Trip through islands illustrates life in Samoa

Oops! A correction: Last week I wrote about a Samoan girl who offered to sell me an octopus for "a quawter." The size of the octopus was 20 inches — not 20 feet!

My camera was ready as I walked alone on a beach near Pago Pago, American Samoa, watching an older girl wading in water with her clothes on. Her skirt was wet because she leaned forward, reaching with both hands as if searching for something underwater. Suddenly she stood and held some living thing up high out of the water as she reached into her pocket for a knife. The thing grabbed her arm and held on tight as she stabbed its tennis-ball size head to kill it. Gradually the suction cups released her arm one at a time and then all of its eight arms fell limp.
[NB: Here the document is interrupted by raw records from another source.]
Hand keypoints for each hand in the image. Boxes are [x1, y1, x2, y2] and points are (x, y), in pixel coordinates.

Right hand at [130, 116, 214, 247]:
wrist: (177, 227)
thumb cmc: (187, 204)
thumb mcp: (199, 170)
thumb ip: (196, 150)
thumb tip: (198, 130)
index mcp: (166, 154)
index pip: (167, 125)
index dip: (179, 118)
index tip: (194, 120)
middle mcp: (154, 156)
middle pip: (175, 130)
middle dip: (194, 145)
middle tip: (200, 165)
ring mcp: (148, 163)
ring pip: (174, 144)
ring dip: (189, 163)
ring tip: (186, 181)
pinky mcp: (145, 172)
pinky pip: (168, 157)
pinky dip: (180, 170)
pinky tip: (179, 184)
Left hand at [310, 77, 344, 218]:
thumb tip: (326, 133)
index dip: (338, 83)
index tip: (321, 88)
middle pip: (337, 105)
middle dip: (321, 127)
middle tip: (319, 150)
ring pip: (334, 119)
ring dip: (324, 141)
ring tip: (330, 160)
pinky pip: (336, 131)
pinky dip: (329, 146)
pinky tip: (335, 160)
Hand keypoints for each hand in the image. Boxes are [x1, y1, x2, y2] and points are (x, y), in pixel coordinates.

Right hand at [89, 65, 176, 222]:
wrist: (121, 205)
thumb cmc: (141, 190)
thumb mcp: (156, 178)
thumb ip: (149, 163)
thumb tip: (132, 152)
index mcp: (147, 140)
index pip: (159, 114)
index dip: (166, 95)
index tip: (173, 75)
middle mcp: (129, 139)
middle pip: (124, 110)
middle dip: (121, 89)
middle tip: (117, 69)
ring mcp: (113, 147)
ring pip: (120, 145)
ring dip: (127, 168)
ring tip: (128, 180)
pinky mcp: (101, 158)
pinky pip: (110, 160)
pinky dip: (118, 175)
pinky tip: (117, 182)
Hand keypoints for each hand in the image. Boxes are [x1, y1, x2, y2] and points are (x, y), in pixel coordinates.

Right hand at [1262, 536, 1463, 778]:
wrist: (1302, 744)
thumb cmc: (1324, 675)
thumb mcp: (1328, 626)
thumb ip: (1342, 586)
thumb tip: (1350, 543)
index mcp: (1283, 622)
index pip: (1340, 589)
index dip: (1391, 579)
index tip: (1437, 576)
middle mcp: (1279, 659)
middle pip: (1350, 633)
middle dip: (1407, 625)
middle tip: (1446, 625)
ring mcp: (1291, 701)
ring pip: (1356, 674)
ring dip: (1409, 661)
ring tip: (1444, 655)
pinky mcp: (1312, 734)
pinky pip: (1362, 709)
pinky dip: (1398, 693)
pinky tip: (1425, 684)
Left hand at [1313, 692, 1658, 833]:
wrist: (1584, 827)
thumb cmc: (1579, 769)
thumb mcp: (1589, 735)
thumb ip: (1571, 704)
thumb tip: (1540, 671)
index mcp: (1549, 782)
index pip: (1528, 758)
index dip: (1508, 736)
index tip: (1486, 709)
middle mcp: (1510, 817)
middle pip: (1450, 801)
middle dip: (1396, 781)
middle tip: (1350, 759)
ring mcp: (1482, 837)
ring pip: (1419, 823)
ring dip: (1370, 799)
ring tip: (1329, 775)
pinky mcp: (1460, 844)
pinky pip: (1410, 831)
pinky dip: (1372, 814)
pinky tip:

She had captured an octopus for supper!

As she turned to wade out of the water, she discovered my camera and me. "May I take your picture?" I called from water’s edge. She jabbered something in the native language. I had snapped one picture earlier but wanted a closer one. She argued in her own language as she approached. I realized that she was trying to sell me the octopus! No thanks! She insisted, and she finally extended it to me, dropping the price to "a quawter." I turned and left in a hurry without the second snapshot, and I certainly didn’t want that octopus at any price.

The purpose of this bicycle trip alone, stopping briefly in Hawaii, Samoa, New Zealand and Australia, was to observe leisure activities of peoples of different cultures. All of these islands are located far from neighbors; the natives have developed their own dances, games, sports and fitness activities. Fitness was a way of life. As with all of us, the climate, terrain and weather affected their use of leisure as well their housing, clothing, jobs and education.

In American Samoa homes were without walls. I could see through their homes, which had flexible side walls, rolled up day and night until the stormy season. There was little furniture and the beds were floor pads, which were stacked when not use. Meals were prepared outdoors. By observing clothes on the outdoor drying lines I decided that the children must have been the only ones who wore underwear. Adult laundry was mostly gaily-colored rectangles that were worn tied under the arms, by women, and around the waist, by men.

I made this three day visit there in 1968. The high school students were taught partly by educational TV from the United States. Their area was separated from the lower grades, but sidewalks were shaded by posts supporting a roof. I saw no playing fields, gyms, swimming pools or parking lots near the high school.

On the weekend the Western Samoan soccer team and boosters arrived by boat and were trucked to the playing field. They played in what might have been a pasture, hastily marked and not level but all of the rewards of vigorous recreation were there. Competition was keen and spectators entered into the fun with noisy, sometimes rowdy, enthusiasm, just like home.

As I pedaled the nine miles from Pago Pago back to the airport I recalled children at recess constructing towers with driftwood, boys scampering up coconut trees, the girl catching an octopus in her hands, the boys in their homemade boats and the store clerk who said, when I was hunting the hotel in total darkness, "Oh why you not stay the night with me?"

Next trip I’ll do that.

I loved those warm and friendly people.